Trustworthiness in Regulation: the EU AI Act and South Korea’s AI Basic Act

The EU AI Act (March 2024) adopts a risk-based approach, classifying AI systems into four tiers (Unacceptable / High / Limited / Minimal Risk). AI systems that pose significant threats to human dignity, freedom, equality, and fundamental rights are prohibited outright; high-risk AI providers are obliged to design their systems for adequate levels of accuracy, robustness, and cybersecurity.

The EU AI Act's risk-based approach: AI systems are classified into Unacceptable, High, Limited, and Minimal Risk tiers (source: European Commission)

South Korea’s AI Basic Act (effective 22 January 2026) is built on the same direction. Article 1 explicitly names the “establishment of a foundation of trust” as the law’s purpose; Article 30 covers support for AI safety and trustworthiness certification, Article 31 mandates transparency, Article 32 mandates safety, and Article 34 obliges operators of high-impact AI to establish risk-management plans. The EU and South Korea are both moving “trustworthiness” out of the realm of recommendation and into legal obligation.
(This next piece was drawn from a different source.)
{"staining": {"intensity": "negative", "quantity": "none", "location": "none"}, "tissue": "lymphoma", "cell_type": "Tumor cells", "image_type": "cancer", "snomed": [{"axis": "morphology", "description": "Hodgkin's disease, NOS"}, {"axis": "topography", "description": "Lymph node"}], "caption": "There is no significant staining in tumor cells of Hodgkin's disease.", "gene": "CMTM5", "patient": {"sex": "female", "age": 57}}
That said, current institutions still tend to stay at the level of abstract principles relative to the complexity of how AI actually works. Designing rules in too much detail would dampen technological progress and innovation; what is needed in the end is a balance, making the accountability framework for extrinsic misuse explicit while simultaneously raising the bar on the technical safety standards that minimise intrinsic limitations.

Conclusion

Artificial intelligence is the most powerful tool of the 21st century. Because it is so powerful, the threats it brings are equally multi-dimensional: the two layers our lab classifies, intrinsic threats from flaws inside the AI itself and extrinsic threats from humans who misuse the AI, neither of which alone is sufficient to explain the picture. Hallucinations, adversarial attacks, and privacy leakage are model-level concerns; deepfakes, copyright infringement, and AI jailbreaks are society-level concerns.
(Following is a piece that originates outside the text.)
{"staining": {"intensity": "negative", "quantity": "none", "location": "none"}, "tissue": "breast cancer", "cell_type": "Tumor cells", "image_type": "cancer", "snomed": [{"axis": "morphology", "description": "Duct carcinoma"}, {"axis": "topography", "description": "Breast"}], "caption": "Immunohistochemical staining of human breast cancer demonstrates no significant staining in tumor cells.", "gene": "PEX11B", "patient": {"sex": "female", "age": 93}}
Neither class of threat alone can be controlled without addressing the other. Trustworthy AI built on privacy, robustness, and explainability, together with regulation that mandates these properties, must therefore advance in step. The EU AI Act and South Korea’s AI Basic Act are only the beginning; as AI evolves into new forms, regulation must evolve with it.

Positive coexistence between humans and AI begins the moment AI earns human trust. That is why technical and regulatory research on trustworthy AI is both the starting point and the continuing mission of our lab.